Saturday, 23 November 2013


When I received this card from Daire who lives in a small town by the sea I thought it was a coastal view of perhaps cockle pickers, how wrong could I be.  It is actually a view of the ancient Portuguese city of Coimbra which lives well inland, sitting on the Mondego River.  The National Library of Portugal describes the people in the painting as washerwomen and there certainly seem to be a lot of them.  I love the dash of colour of the basket in the foreground which curls like a shell . The painting is by James Holland (1799-1870) who is probably most famous for his watercolours.  He was born in Burslem, Staffordshire so it is no surprise that the Potteries Museum in Stoke on Trent own quite a few of both his oil and watercolour paintings.  He also produced drawings for illustrated annuals, travelling throughout Europe, first visiting Portugal in 1837 but making more than one trip.  There seem to be quite a few interpretations of this view by him, one coming up for auction at Christies as recently as 2011.  This version however is one engraved by Edward Goodall (1794-1870) for the publication "The Tourist in Portugal".  (Goodall was the foremost metal engraver of his day and was used extensively by GMW Turner).

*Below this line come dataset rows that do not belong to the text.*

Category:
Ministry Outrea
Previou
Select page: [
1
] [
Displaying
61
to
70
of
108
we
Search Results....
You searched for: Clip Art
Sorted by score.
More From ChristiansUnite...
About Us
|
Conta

I seem to be receiving a lot of postcards recently that are sent from an entirely different country than the view they show and this one is not exception because it came from
Estonia with one of the post horn definitives and the 2013 Estonian Fauna stamp of a weasel in  the summer grass (in winter it coat will turn white).  Thank you Daire for including the sheet margin complete with little miniature weasel.